Sunday, November 13, 2011

Surviving November


See, I was going to write a list of tips for surviving NaNoWriMo for the participant, but then I realized. Not only is this overused, not very helpful, and already done by hundreds of NaNoers, but it's also prejudiced against the other percentage of the world.
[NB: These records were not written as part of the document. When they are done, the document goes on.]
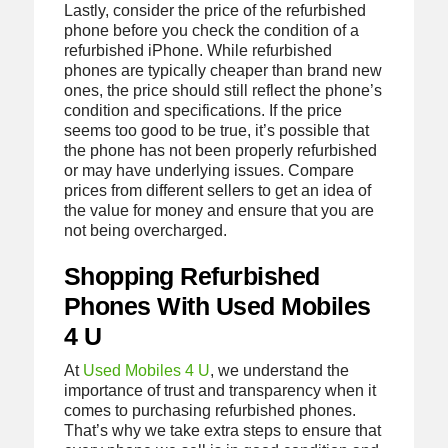
Lastly, consider the price of the refurbished
phone before you check the condition of a
refurbished iPhone. While refurbished
phones are typically cheaper than brand new
ones, the price should still reflect the phone’s
condition and specifications. If the price
seems too good to be true, it’s possible that
the phone has not been properly refurbished
or may have underlying issues. Compare
prices from different sellers to get an idea of
the value for money and ensure that you are
not being overcharged.
Shopping Refurbished
Phones With Used Mobiles
4 U
At
Used Mobiles 4 U
, we understand the
importance of trust and transparency when it
comes to purchasing refurbished phones.
That’s why we take extra steps to ensure that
So, here you go. This is honor of you, supporters. You put up with our whining, complaining, moaning and groaning and carrying on, our constant word counts, our ranting about our books, our demands to read what we've written, our obsession with cookies around this time of the year, and our excitement when our characters actually do something.
Thank you.

How To Survive November When You Know A NaNoWriMoer or Two:


Treat Us Like a Noob.
Yes. That's N-O-O-B, not N-E-W-B. That is, I'm using the more mean version. Why? Because we probably deserve it. After updating you on our word counts every hundred words, after ranting, after insisting that you read our cruddy first drafts- with no plot- you have every right to treat us like a noob. That is to say, as I told my friend, "Just smile, nod, and thank God you aren't as annoying." 
'Nuff said.

Find Something Just as Annoying.
That is to say- find a hobby, stick to that hobby, and start insisting that we listen to you talk about it. Chances are we won't get the hint that we're that annoying, but it helps blow off steam.

We're The Chosen One.
Look here.
'Nuff said.

Be Overly Enthusiastic.
I can't tell you what's more annoying than having someone update you every time their characters do something more exciting than waking up and going to sleep... But a close second, or a tie, is being overly enthusiastic about that fact. As in:
NaNoer: JADE JUST GOT IN A CAR CRASH! AAGHEG! I'M SO PROUD!
NoNaNoer: THAT'S FANTASTIC! CONGRATULATIONS! I'M SO PROUD OF YOU! I THINK YOU NEED TO CELEBRATE! EAT CANDY! THAT'S JUST EPIC! WE SHOULD HAVE A FRICKIN' PARTY FOR HER! WOW! AMAZING! GOOD JOB! THAT'S THE MOST EXCITING THING I'VE HEARD ALL DAY!
... You get the idea.

Give Candy If You Can.
Or other food. Having our mouth full and our fingers sticky just means that there really is no way that we can communicate our love of pointless word counts, unless you and the NaNoer know sign language. In that case... A lollipop?

Rant About It To Other NaNoers.
No. Really. Thankfully I know how annoying it is when people constantly update you on stuff, or I would be one of those ignorant NaNoers who enjoy updating you every time they so much as blink. However, if I weren't, I can guarantee that being told how annoying someone else is about that would definitely make me shut up. (So, this also works too if X is the person being annoyed and Y is the person being annoying, and X starts ranting about B- also a NaNoer- to Y, even though she's really just wanting Y to shut up, not B, because B is not annoying. It's a nice way of saying, 'stop it. You're driving me crazy, and since I'm already the mayor of Crazy Town, I don't need any more insanity in my life!'"

Know That You Are Awesome.
I probably don't know you. But you're probably awesome nevertheless. And knowing that you are, in all honesty, awesome, funny, smart, epic, pretty/handsome, and otherwise capable of a lot will help you. It can let you lean back in your computer chair and think, "Bravo. Your character just managed to kill someone. Good job. And you're writing 50,000 words in a month. I'm not. But you know what? I'm epic. So HA." and then delete the email/text/whatever.